Representation of Click-Stream DataSequences for Learning User Navigational Behavior by Using Embeddings

Ölmezoğulları E., AKTAŞ M. S.

IEEE Big Data, User Understanding from BigData Workshop, 12 December 2020 identifier identifier

  • Publication Type: Conference Paper / Full Text
  • Doi Number: 10.1109/bigdata50022.2020.9378437
  • Keywords: User browsing graph-data, Clickstream data, User browsing behavior analysis, Unsupervised Machine Learning, Clustering, Embedding


User behavior can be identified by clustering the web-site navigational patterns expressed by clickstream sequences. Representation of clickstream sequences is yet a challenging problem.

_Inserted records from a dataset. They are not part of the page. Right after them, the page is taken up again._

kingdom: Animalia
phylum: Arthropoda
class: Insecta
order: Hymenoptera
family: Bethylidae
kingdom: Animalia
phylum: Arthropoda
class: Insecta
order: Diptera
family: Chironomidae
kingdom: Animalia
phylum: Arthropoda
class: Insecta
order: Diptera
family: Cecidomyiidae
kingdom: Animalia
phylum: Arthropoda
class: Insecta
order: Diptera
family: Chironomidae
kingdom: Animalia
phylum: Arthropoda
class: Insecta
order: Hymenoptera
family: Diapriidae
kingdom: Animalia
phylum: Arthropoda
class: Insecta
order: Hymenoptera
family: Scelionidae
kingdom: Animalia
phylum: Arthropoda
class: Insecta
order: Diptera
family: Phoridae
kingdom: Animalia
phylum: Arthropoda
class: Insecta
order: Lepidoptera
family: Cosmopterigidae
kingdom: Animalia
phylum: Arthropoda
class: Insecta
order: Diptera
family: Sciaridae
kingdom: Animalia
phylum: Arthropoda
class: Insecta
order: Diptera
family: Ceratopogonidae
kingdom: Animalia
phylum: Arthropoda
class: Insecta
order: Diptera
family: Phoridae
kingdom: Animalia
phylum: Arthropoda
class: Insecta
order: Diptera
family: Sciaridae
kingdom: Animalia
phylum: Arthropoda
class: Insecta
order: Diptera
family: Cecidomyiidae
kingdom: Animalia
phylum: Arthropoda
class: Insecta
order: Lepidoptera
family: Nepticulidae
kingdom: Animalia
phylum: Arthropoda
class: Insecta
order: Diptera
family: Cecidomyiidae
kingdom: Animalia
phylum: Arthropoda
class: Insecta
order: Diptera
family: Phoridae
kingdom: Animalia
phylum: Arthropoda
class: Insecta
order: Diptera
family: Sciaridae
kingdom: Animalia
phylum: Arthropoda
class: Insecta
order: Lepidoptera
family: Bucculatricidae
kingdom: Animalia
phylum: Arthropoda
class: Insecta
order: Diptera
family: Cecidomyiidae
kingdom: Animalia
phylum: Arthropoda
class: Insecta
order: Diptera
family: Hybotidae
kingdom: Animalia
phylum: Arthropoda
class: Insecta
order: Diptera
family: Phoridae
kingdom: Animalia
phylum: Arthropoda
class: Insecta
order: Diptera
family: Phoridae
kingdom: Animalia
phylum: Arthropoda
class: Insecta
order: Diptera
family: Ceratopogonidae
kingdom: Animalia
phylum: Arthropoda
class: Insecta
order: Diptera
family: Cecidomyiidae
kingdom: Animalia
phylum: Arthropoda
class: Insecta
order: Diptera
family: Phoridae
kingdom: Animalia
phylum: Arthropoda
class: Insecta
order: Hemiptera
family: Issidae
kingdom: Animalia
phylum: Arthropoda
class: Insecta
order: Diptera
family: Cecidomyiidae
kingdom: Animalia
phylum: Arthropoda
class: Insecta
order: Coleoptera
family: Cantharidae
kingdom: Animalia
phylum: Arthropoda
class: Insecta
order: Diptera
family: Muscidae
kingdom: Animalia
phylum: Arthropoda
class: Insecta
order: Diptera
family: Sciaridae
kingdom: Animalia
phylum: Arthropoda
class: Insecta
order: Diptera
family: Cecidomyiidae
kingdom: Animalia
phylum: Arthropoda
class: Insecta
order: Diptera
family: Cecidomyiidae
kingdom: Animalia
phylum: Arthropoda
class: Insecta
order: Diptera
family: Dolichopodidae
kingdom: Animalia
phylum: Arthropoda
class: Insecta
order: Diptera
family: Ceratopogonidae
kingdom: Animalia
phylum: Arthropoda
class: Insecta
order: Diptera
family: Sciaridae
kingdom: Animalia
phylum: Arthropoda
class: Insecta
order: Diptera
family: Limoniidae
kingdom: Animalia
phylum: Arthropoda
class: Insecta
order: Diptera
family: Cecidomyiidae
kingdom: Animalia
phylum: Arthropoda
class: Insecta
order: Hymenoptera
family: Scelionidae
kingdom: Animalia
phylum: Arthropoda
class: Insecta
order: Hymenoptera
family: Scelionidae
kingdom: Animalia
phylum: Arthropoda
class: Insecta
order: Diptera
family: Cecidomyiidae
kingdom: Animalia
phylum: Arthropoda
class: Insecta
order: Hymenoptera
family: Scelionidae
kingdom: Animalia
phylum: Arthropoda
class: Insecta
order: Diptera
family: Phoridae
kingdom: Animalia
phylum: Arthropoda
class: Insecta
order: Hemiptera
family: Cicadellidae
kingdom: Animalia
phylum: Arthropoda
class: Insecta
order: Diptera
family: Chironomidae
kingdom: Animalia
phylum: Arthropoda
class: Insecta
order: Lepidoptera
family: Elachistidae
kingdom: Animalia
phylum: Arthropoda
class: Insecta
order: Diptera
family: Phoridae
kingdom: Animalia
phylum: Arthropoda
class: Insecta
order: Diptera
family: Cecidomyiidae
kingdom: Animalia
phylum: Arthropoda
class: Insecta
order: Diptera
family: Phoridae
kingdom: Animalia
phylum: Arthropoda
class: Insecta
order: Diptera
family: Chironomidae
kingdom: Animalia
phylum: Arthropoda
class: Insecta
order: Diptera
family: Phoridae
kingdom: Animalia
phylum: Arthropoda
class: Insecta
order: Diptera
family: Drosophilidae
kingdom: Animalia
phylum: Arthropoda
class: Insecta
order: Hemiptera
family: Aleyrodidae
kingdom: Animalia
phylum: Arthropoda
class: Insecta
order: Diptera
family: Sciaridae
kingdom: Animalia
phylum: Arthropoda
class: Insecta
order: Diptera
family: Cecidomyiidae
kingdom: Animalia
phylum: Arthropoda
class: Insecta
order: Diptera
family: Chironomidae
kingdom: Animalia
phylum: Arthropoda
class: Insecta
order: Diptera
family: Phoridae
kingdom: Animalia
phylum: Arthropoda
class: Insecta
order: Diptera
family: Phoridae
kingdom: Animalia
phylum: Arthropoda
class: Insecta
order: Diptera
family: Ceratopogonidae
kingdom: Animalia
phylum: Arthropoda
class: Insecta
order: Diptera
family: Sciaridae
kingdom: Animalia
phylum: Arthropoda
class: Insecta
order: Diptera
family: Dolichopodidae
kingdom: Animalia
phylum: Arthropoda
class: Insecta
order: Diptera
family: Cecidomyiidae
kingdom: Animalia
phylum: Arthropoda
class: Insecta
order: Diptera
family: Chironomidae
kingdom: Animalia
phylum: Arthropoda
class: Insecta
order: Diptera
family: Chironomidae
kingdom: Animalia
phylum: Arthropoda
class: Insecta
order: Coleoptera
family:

The main difficulty is related to the fact that one needs to represent clickstream sequences, which mainly consists of dynamic URLs, in such a way that traditional clustering algorithms are applicable to group together these sequences. In this study, we present the application of embedding approaches to represent click-stream data sequences, to enable machine learning algorithms learn the users' navigational behaviors on web-sites. By utilizing embedding representation, we propose an algorithm that takes clickstream data as input and creates clustered sequential patterns. We discuss the details of different representation algorithms and present its evaluations. We investigate the accuracy in finding the hidden clustered data sequences within the clickstream data. The results show that Word2Vec, representation method that can lead to high quality clustering of user navigational patterns.